Tout, sauf une fissure de plus. Alors que le phénomène de corrosion sous contrainte empoisonne la vie d’EDF depuis octobre 2021, le problème identifié fin février – révélé mardi 7 mars par le site Contexte – sur un réacteur de Penly (Seine-Maritime) pourrait marquer un tournant dans cette affaire et mettre encore un peu plus l’électricien en difficulté. L’Autorité de sûreté nucléaire (ASN) a immédiatement ordonné à EDF de “révisez votre stratégie”.
Des traces de corrosion sous contrainte – c’est-à-dire de corrosion causée par l’action conjuguée de contraintes mécaniques et d’un environnement agressif – avaient été détectées dès janvier 2022 sur l’unité numéro un de Penly.
La fissure repérée un an plus tard sur le circuit d’injection de sécurité du même réacteur diffère cependant beaucoup de la précédente, et de celles observées dans d’autres centrales.

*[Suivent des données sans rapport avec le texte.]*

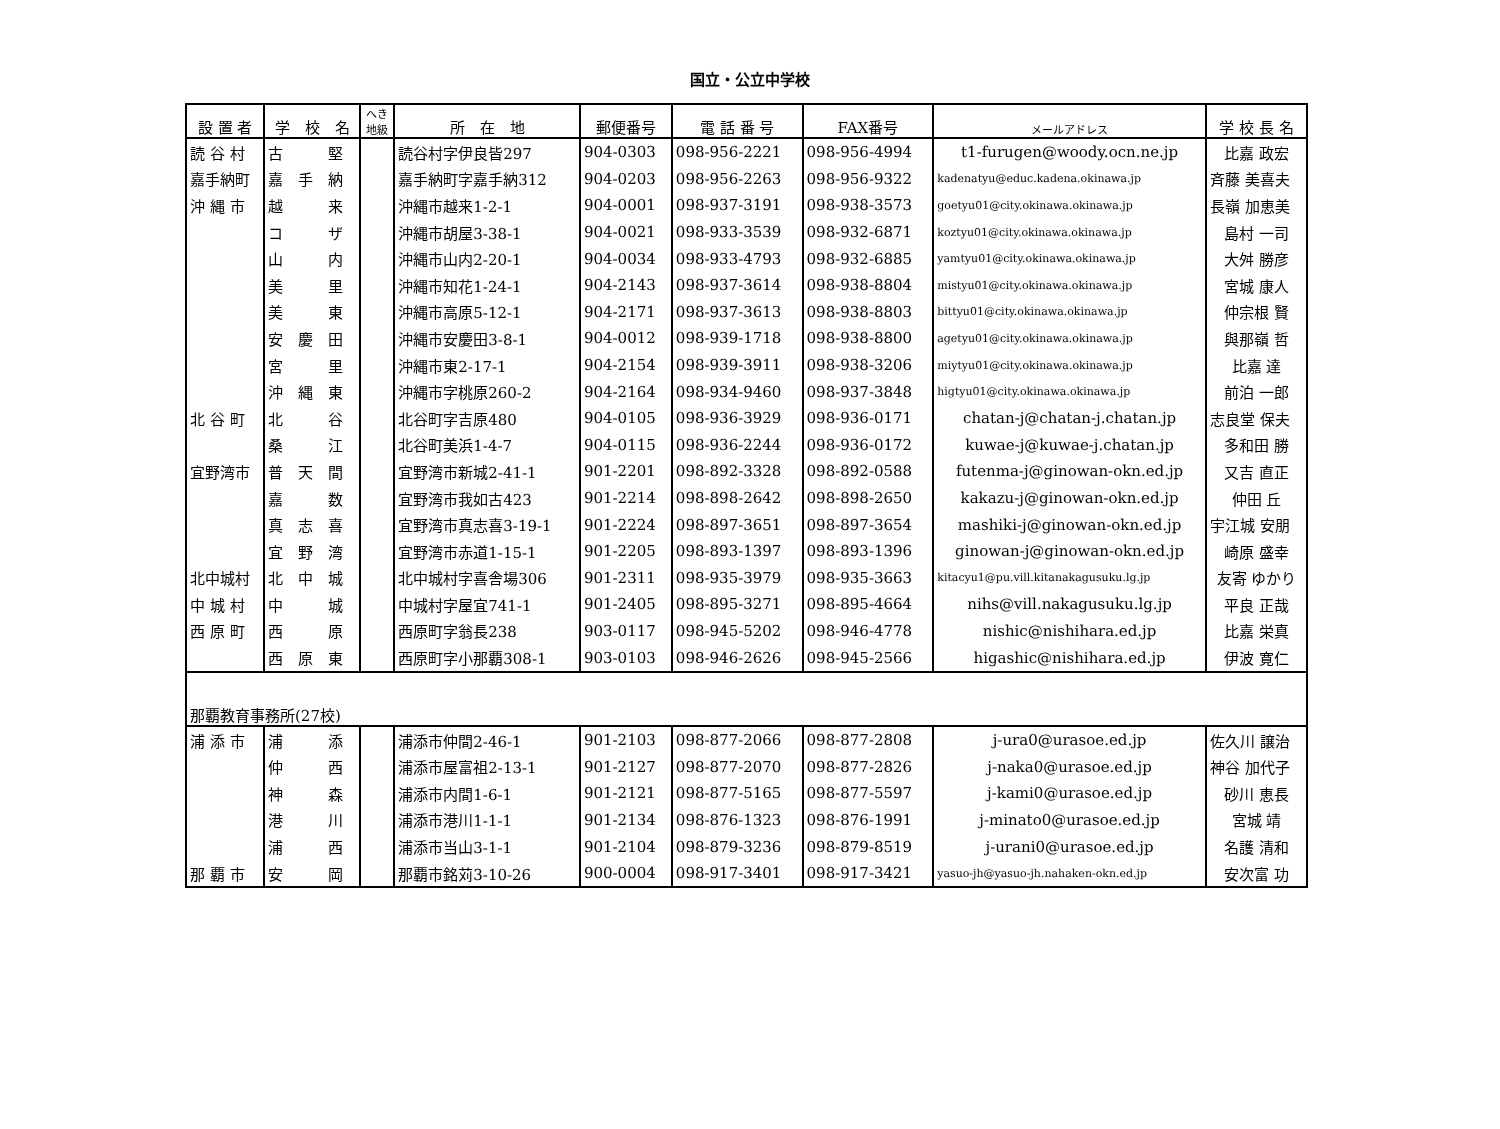国立・公立中学校
| 設 置 者 | 学 校 名 | へき 地級 | 所 在 地 | 郵便番号 | 電 話 番 号 | FAX番号 | メールアドレス | 学 校 長 名 |
| --- | --- | --- | --- | --- | --- | --- | --- | --- |
| 読 谷 村 | 古 堅 | | 読谷村字伊良皆297 | 904-0303 | 098-956-2221 | 098-956-4994 | t1-furugen@woody.ocn.ne.jp | 比嘉 政宏 |
| 嘉手納町 | 嘉 手 納 | | 嘉手納町字嘉手納312 | 904-0203 | 098-956-2263 | 098-956-9322 | kadenatyu@educ.kadena.okinawa.jp | 斉藤 美喜夫 |
| 沖 縄 市 | 越 来 | | 沖縄市越来1-2-1 | 904-0001 | 098-937-3191 | 098-938-3573 | goetyu01@city.okinawa.okinawa.jp | 長嶺 加恵美 |
| | コ ザ | | 沖縄市胡屋3-38-1 | 904-0021 | 098-933-3539 | 098-932-6871 | koztyu01@city.okinawa.okinawa.jp | 島村 一司 |
| | 山 内 | | 沖縄市山内2-20-1 | 904-0034 | 098-933-4793 | 098-932-6885 | yamtyu01@city.okinawa.okinawa.jp | 大舛 勝彦 |
| | 美 里 | | 沖縄市知花1-24-1 | 904-2143 | 098-937-3614 | 098-938-8804 | mistyu01@city.okinawa.okinawa.jp | 宮城 康人 |
| | 美 東 | | 沖縄市高原5-12-1 | 904-2171 | 098-937-3613 | 098-938-8803 | bittyu01@city.okinawa.okinawa.jp | 仲宗根 賢 |
| | 安 慶 田 | | 沖縄市安慶田3-8-1 | 904-0012 | 098-939-1718 | 098-938-8800 | agetyu01@city.okinawa.okinawa.jp | 與那嶺 哲 |
| | 宮 里 | | 沖縄市東2-17-1 | 904-2154 | 098-939-3911 | 098-938-3206 | miytyu01@city.okinawa.okinawa.jp | 比嘉 達 |
| | 沖 縄 東 | | 沖縄市字桃原260-2 | 904-2164 | 098-934-9460 | 098-937-3848 | higtyu01@city.okinawa.okinawa.jp | 前泊 一郎 |
| 北 谷 町 | 北 谷 | | 北谷町字吉原480 | 904-0105 | 098-936-3929 | 098-936-0171 | chatan-j@chatan-j.chatan.jp | 志良堂 保夫 |
| | 桑 江 | | 北谷町美浜1-4-7 | 904-0115 | 098-936-2244 | 098-936-0172 | kuwae-j@kuwae-j.chatan.jp | 多和田 勝 |
| 宜野湾市 | 普 天 間 | | 宜野湾市新城2-41-1 | 901-2201 | 098-892-3328 | 098-892-0588 | futenma-j@ginowan-okn.ed.jp | 又吉 直正 |
| | 嘉 数 | | 宜野湾市我如古423 | 901-2214 | 098-898-2642 | 098-898-2650 | kakazu-j@ginowan-okn.ed.jp | 仲田 丘 |
| | 真 志 喜 | | 宜野湾市真志喜3-19-1 | 901-2224 | 098-897-3651 | 098-897-3654 | mashiki-j@ginowan-okn.ed.jp | 宇江城 安朋 |
| | 宜 野 湾 | | 宜野湾市赤道1-15-1 | 901-2205 | 098-893-1397 | 098-893-1396 | ginowan-j@ginowan-okn.ed.jp | 崎原 盛幸 |
| 北中城村 | 北 中 城 | | 北中城村字喜舎場306 | 901-2311 | 098-935-3979 | 098-935-3663 | kitacyu1@pu.vill.kitanakagusuku.lg.jp | 友寄 ゆかり |
| 中 城 村 | 中 城 | | 中城村字屋宜741-1 | 901-2405 | 098-895-3271 | 098-895-4664 | nihs@vill.nakagusuku.lg.jp | 平良 正哉 |
| 西 原 町 | 西 原 | | 西原町字翁長238 | 903-0117 | 098-945-5202 | 098-946-4778 | nishic@nishihara.ed.jp | 比嘉 栄真 |
| | 西 原 東 | | 西原町字小那覇308-1 | 903-0103 | 098-946-2626 | 098-945-2566 | higashic@nishihara.ed.jp | 伊波 寛仁 |
| 那覇教育事務所(27校) | | | | | | | | |
| 浦 添 市 | 浦 添 | | 浦添市仲間2-46-1 | 901-2103 | 098-877-2066 | 098-877-2808 | j-ura0@urasoe.ed.jp | 佐久川 譲治 |
| | 仲 西 | | 浦添市屋富祖2-13-1 | 901-2127 | 098-877-2070 | 098-877-2826 | j-naka0@urasoe.ed.jp | 神谷 加代子 |
| | 神 森 | | 浦添市内間1-6-1 | 901-2121 | 098-877-5165 | 098-877-5597 | j-kami0@urasoe.ed.jp | 砂川 恵長 |
| | 港 川 | | 浦添市港川1-1-1 | 901-2134 | 098-876-1323 | 098-876-1991 | j-minato0@urasoe.ed.jp | 宮城 靖 |
| | 浦 西 | | 浦添市当山3-1-1 | 901-2104 | 098-879-3236 | 098-879-8519 | j-urani0@urasoe.ed.jp | 名護 清和 |
| 那 覇 市 | 安 岡 | | 那覇市銘苅3-10-26 | 900-0004 | 098-917-3401 | 098-917-3421 | yasuo-jh@yasuo-jh.nahaken-okn.ed.jp | 安次富 功 |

Par sa taille, d’abord : il a une profondeur maximale de 23 millimètres (mm), pour une épaisseur de tuyau de 27 mm. « C’est une très grande taille ; quand il ne reste plus que 4 mm, c’est un problème ! », a insisté le président de l’Autorité de sûreté nucléaire (ASN), Bernard Doroszczuk, lors d’une audition devant la commission des affaires économiques du Sénat, mardi 7 mars.
A l’intérieur de cette canalisation circule de l’eau faiblement radioactive, qui refroidit le cœur du réacteur. “En cas de rupture, cette eau s’écoulerait dans le bâtiment réacteur mais cela n’aurait aucune conséquence à l’extérieur, puisque l’enceinte de confinement protège des rejets dans l’environnement”déclare Karine Herviou, directrice générale adjointe de l’Institut de radioprotection et de sûreté nucléaire (IRSN) – organisme que le gouvernement souhaite fusionner avec l’ASN.
« Zone sensible »
Ensuite, la nouvelle fissure de Penly ne s’explique pas non plus de la même manière que les précédentes. Jusqu’à présent, c’était la “conception” ou la “géométrie” des conduites qui étaient impliquées dans le phénomène de corrosion : des “contraintes” étaient générées dans les conduites longues avec de nombreuses sections horizontales, mais pas dans les courtes. Cela explique que les réacteurs les plus récents du parc – qui sont aussi les plus puissants – aient été les plus touchés, leur conception étant différente de celle des tranches plus anciennes. C’est sur la base de ce constat qu’EDF a mis en place une stratégie consistant à « prioriser » les zones jugées plus sensibles à ce risque de corrosion, à inspecter en priorité sur seize réacteurs.